→ **WHAT TO WORK ON**
In the data below, find each line that contains the word "wire" and copy it.

Records from a collection

-*-

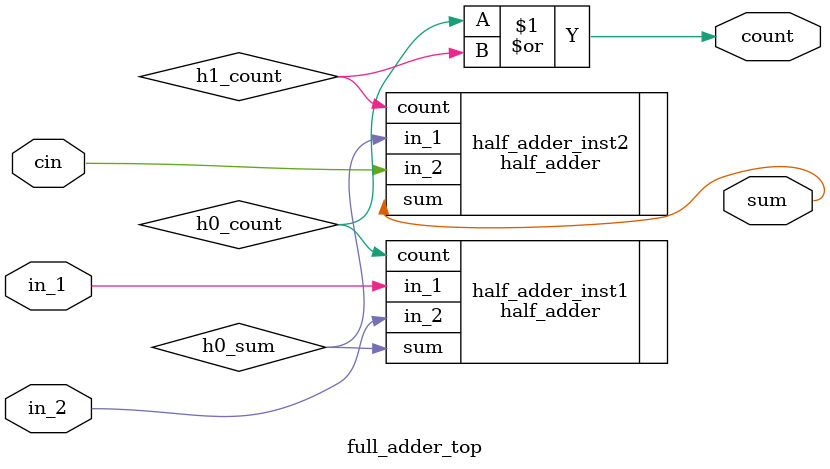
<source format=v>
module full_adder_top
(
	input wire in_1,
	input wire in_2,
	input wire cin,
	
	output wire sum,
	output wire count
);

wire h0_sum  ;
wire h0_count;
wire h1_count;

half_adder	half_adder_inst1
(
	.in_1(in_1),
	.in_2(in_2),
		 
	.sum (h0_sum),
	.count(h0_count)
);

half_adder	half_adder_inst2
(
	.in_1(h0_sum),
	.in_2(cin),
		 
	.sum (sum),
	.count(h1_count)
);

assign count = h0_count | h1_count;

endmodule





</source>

-*-

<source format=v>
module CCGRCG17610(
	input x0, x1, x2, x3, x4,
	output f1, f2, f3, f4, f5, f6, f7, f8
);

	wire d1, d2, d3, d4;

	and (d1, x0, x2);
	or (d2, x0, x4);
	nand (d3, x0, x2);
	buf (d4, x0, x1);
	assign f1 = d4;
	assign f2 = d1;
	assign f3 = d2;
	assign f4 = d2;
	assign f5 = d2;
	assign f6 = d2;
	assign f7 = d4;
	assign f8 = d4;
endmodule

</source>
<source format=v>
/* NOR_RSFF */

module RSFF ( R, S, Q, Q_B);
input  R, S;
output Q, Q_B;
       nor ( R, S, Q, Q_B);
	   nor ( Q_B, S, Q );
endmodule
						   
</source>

-*-

→ **PROBLEM SOLUTION**
	input wire in_1,
	input wire in_2,
	input wire cin,
	output wire sum,
	output wire count
wire h0_sum  ;
wire h0_count;
wire h1_count;
	wire d1, d2, d3, d4;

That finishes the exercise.